3.  Visualize – If there is no one around to talk to, your mantra has gone stale, you can’t stand to listen to one more Pantera jam, and you are struggling with some pain I have the answer.  I know this sounds weird, but it works for me more often than not.  I visualize my body as some sort of biological factory and dispatch commandos, medics, and engineers to take care of the pain and repair the injury that which is inflicting it.  Yes this is pretend…it is a scenario in my imagination.  I once ‘saw’ the pain as black ooze dripping off the tattered machinery which was working my knee joint as it was being dismantled by slug-looking creatures.  The elite commandos I deployed killed the baddies while the engineers cleaned and repaired the machines.  By the time I thought the scenario through in my mind, my knee felt better.  Don’t call me nuts until you try it.  What else do you have to do during your umpteenth consecutive hour of running?
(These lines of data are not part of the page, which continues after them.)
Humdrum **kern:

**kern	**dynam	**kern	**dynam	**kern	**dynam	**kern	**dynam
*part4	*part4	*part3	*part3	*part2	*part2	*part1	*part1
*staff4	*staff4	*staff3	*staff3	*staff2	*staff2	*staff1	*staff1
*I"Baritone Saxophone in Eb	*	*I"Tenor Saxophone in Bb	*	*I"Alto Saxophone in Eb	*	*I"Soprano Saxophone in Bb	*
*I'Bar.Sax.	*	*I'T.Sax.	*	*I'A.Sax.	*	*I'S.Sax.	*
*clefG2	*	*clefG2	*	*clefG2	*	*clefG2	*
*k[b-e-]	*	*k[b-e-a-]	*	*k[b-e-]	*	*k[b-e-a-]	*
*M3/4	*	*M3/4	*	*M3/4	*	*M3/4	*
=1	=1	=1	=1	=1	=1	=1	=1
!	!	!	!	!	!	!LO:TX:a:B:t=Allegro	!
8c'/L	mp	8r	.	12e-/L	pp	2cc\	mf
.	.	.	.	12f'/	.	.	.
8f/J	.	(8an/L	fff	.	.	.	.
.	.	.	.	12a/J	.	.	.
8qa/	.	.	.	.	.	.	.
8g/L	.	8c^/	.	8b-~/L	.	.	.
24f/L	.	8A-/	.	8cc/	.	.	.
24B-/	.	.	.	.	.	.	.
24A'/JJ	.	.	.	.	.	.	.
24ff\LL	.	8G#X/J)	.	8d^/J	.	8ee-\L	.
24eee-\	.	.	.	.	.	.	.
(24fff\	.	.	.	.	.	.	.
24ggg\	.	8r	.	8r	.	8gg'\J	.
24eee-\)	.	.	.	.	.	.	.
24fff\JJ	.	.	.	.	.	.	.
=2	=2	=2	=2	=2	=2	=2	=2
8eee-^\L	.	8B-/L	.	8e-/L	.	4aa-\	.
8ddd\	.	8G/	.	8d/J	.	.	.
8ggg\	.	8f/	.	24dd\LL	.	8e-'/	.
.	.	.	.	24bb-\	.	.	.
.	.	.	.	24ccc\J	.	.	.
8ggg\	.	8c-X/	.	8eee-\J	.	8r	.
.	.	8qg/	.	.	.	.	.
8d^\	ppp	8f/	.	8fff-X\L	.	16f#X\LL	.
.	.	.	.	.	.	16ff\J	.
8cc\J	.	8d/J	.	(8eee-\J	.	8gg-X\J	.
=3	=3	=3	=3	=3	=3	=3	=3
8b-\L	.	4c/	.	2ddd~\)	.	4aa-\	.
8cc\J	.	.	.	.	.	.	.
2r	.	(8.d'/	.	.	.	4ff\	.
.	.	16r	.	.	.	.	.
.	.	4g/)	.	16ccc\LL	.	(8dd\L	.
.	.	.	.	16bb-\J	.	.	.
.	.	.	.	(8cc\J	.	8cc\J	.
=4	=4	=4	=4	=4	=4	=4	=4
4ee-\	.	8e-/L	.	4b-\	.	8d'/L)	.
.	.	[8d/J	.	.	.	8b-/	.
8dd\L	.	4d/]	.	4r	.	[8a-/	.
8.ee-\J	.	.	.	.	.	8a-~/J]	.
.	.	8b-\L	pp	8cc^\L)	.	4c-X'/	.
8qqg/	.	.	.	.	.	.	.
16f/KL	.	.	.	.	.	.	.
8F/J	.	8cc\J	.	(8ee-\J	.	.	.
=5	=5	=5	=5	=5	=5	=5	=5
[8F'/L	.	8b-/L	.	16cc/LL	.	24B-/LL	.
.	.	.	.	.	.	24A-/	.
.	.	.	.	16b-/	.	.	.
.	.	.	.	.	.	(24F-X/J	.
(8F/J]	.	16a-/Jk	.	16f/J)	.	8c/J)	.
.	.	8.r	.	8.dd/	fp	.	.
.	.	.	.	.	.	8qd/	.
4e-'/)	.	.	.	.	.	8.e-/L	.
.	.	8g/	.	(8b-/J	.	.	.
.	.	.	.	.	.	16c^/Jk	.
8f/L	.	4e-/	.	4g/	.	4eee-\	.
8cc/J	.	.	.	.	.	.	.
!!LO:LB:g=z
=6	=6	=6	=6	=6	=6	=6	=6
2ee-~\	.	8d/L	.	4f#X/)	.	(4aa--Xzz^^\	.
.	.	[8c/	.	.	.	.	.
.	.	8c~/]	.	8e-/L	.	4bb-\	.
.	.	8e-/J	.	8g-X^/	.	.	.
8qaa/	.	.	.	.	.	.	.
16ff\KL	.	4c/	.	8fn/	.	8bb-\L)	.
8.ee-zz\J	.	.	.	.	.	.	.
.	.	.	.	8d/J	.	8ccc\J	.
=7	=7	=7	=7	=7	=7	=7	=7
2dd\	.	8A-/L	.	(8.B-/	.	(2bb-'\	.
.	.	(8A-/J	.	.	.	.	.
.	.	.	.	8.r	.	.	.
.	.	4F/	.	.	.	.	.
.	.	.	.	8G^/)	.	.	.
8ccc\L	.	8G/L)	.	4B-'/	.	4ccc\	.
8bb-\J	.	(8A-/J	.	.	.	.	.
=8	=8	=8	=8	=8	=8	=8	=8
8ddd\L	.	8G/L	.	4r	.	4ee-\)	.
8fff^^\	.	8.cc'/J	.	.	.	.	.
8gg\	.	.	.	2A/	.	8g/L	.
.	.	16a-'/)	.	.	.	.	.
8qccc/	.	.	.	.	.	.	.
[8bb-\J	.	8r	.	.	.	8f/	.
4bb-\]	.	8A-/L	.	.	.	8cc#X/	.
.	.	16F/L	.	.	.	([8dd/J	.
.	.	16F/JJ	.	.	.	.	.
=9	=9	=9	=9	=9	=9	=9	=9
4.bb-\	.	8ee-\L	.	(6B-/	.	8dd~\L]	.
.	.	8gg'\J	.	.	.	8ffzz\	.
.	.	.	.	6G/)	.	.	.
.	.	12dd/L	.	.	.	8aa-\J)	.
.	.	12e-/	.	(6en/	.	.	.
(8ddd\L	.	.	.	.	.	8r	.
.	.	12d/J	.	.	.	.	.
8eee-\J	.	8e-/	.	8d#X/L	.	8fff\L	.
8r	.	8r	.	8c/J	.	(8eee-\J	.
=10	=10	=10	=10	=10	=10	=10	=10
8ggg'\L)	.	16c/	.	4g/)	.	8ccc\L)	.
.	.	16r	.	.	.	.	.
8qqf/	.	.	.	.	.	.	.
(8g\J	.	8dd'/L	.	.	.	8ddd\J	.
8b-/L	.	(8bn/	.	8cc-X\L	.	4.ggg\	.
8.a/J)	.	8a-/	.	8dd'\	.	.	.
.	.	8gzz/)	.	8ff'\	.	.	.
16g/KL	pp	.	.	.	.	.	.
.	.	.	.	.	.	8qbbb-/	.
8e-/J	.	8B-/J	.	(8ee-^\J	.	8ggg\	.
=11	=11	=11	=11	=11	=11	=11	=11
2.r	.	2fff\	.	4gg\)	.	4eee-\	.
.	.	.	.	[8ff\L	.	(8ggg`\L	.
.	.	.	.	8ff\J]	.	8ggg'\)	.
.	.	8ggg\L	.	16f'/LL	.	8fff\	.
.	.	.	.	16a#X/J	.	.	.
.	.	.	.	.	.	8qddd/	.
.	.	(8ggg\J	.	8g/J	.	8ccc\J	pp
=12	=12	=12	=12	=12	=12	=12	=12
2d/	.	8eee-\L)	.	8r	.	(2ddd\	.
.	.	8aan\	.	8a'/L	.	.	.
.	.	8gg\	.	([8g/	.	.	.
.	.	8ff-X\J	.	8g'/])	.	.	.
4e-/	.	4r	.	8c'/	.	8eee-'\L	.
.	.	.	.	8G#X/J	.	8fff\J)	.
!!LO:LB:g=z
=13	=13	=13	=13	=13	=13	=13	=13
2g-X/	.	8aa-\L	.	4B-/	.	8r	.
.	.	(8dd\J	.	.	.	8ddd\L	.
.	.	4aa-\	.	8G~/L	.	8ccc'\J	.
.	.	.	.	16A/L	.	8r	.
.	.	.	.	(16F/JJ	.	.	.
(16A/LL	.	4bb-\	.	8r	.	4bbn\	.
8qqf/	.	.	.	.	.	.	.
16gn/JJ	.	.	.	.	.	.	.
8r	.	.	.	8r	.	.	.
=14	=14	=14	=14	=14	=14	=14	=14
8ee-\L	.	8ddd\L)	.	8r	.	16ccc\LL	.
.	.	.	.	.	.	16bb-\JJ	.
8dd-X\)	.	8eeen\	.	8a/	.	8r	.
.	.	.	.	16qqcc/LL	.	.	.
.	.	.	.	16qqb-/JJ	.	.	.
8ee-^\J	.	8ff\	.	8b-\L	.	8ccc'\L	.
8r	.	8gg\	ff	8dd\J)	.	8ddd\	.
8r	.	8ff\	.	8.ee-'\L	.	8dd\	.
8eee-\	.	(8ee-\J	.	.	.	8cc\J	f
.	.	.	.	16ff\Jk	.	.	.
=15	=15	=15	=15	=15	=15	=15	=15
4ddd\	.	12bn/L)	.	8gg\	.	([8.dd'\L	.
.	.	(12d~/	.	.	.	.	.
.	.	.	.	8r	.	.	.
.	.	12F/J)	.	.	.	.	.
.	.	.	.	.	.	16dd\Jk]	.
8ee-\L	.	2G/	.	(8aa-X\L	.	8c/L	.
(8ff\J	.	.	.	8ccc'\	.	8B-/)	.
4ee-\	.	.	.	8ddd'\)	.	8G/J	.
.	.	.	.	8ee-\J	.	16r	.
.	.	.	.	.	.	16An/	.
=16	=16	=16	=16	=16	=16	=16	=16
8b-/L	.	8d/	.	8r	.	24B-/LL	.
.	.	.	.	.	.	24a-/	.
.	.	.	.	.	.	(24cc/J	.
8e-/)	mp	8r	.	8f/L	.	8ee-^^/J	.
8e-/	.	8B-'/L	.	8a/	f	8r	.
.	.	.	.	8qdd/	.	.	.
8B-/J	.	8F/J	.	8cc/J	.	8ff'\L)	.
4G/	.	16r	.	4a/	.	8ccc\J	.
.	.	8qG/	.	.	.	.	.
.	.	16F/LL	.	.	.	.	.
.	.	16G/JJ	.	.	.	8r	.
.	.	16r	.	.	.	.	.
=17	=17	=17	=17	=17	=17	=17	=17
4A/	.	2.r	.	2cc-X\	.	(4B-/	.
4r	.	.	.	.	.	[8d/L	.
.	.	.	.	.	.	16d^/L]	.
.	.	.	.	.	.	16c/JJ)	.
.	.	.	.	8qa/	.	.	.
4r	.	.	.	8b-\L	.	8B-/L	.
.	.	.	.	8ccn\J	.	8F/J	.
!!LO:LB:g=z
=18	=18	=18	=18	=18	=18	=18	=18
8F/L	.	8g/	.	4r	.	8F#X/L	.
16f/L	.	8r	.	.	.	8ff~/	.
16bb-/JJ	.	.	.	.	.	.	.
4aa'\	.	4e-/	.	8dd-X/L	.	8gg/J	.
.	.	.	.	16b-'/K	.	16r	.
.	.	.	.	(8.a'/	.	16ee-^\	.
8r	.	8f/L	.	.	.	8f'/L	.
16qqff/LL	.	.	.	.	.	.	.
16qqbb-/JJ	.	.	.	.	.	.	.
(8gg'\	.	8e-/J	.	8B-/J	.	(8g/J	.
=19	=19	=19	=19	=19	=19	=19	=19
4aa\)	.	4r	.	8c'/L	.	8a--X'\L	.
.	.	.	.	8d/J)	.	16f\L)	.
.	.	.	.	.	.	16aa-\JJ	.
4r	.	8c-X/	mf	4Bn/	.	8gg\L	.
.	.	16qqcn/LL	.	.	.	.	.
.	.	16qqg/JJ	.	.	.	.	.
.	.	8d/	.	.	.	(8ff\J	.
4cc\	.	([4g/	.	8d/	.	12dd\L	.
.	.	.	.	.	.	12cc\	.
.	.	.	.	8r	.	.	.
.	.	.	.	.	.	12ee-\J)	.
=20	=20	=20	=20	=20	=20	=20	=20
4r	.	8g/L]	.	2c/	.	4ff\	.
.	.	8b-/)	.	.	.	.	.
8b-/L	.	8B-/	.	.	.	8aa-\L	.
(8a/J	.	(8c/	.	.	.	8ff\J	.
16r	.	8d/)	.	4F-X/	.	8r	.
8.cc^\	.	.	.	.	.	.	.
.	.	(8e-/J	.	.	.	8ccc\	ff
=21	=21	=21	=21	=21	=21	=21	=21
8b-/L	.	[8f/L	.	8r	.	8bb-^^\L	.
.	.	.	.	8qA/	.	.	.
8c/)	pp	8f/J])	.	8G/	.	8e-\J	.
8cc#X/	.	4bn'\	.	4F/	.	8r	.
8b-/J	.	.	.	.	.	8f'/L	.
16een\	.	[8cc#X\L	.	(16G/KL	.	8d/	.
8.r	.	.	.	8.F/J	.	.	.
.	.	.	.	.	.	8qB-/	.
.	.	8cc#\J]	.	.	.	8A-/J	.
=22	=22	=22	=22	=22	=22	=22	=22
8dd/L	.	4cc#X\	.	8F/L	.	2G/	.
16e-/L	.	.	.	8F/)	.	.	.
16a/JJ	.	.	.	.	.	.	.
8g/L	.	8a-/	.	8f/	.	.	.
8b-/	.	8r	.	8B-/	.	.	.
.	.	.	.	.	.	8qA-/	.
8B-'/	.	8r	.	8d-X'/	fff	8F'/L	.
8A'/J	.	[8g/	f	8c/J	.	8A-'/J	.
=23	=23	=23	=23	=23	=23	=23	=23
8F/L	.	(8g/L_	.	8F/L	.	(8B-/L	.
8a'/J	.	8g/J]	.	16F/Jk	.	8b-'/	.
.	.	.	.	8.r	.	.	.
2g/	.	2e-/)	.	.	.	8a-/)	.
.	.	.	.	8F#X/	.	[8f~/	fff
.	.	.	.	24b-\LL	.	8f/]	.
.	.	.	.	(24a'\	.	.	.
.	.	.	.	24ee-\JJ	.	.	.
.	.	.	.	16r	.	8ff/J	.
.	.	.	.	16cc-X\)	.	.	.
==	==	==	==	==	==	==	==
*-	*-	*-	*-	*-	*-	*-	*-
All ultras require some serious gut-checking.  Looking at the weather forecast for Praire Spirit 100  it is clear that this “beginner level” trail may require even a little more perseverance than you had in mind.  Gut check time.

What techniques do you do to occupy your mind and keep your body moving during an ultra?  I would love to hear them.

See you all at Prairie Spirit!  As always, BE EPIC.